Last last week, my old principal/boss called and offered me an English teaching position. The hours were great. I could have had my planning period at the end of the day, and I didn't have to do my planning at work, so I could have been off at 12:35. Not bad.
And I considered it.
For a week I went back and forth over pros and cons...
and prayed.
I definitely loved teaching. I returned a projector to Northwest Classen about a month ago. As I was walking up to the main entrance I did have a few tears in my eyes. I felt so glad I had a good excuse to stop by. Cora was on my hip. I miss the students, and listening to their ideas and sharing new ones with them. The wheels would start turning and important points of conversation would fill the room. I miss the interaction with so many different personalities. Most of my thoughts of teaching came when Cora was sleeping. Then she would wake up.

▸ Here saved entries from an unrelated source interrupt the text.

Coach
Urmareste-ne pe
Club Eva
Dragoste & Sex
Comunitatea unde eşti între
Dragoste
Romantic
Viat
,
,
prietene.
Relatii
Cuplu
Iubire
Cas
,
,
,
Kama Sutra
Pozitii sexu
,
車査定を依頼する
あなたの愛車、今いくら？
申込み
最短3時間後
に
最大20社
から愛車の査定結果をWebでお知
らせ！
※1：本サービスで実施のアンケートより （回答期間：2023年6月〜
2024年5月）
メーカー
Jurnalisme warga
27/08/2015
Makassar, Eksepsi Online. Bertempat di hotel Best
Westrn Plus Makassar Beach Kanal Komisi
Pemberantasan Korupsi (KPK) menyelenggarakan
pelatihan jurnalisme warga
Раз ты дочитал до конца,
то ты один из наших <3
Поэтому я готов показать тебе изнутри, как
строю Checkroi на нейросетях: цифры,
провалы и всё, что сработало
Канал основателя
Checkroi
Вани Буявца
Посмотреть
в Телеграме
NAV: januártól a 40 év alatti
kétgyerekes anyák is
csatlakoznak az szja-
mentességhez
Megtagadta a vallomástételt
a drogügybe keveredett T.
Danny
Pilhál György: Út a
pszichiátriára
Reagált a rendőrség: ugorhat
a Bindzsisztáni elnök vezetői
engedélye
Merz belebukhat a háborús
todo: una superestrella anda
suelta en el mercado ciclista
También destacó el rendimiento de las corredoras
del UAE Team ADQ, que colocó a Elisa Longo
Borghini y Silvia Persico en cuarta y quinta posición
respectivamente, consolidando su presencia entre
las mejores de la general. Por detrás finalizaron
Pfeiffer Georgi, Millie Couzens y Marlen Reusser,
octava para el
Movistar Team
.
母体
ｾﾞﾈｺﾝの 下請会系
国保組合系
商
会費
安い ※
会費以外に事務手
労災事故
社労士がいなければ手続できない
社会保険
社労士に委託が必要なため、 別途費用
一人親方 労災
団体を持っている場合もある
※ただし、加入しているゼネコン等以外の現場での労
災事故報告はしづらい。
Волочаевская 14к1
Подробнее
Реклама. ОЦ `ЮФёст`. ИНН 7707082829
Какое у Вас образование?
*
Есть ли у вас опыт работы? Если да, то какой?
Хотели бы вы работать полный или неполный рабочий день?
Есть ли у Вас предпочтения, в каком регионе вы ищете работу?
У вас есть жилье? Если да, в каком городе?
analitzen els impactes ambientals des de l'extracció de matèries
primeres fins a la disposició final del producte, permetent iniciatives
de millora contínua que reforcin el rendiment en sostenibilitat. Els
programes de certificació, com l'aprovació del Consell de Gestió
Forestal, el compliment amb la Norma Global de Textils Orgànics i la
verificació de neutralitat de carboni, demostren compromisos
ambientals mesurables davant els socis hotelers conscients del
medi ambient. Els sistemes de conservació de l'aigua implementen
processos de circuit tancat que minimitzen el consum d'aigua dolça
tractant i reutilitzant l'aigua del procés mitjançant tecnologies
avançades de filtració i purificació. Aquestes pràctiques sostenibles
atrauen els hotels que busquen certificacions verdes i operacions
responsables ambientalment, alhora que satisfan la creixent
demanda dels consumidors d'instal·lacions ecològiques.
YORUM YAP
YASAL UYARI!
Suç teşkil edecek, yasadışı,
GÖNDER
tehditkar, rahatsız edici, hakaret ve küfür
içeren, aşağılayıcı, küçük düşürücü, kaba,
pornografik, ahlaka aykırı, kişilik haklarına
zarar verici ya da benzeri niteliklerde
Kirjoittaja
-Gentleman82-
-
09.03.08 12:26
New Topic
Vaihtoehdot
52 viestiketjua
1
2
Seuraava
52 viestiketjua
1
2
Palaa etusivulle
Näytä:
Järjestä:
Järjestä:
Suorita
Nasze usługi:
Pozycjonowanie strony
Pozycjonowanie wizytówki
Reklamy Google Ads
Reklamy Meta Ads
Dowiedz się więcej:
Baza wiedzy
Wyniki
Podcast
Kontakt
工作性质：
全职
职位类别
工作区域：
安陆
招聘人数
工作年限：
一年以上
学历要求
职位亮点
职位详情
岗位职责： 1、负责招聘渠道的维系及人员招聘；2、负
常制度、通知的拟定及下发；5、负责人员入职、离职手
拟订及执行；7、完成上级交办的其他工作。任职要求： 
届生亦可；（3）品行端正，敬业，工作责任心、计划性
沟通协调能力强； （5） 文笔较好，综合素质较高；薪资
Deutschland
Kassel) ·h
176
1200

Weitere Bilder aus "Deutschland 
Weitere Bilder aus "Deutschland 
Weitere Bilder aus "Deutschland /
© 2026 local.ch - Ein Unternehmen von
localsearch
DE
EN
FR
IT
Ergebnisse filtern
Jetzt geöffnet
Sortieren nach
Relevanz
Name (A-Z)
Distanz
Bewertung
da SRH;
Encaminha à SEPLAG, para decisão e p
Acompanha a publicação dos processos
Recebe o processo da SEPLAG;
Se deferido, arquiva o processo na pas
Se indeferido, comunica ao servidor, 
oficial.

And I couldn't stand the idea of not being there to see that toothy smile.
Needless to say, I will not be returning to the classroom, not outside of my living room anyway. It was a way bigger deal before I officially said no. I was flattered to receive the offer. It was nice to feel wanted/needed in my "professional" life. But when it comes down to it, that flattery pales in comparison to the way I feel when two tiny hands attached to two tiny arms are reaching out in my direction.
...or wet kisses on my cheek
...splishy splashy bath time
...singing lullabies and watching heavy eyes close
...coded conversation
...trips to the park
...swinging
...bird watching
...new food expressions
...army crawling
...10:00 AM and 2:00 PM nap times
...lovey dove-in' on someone who always thinks I'm great.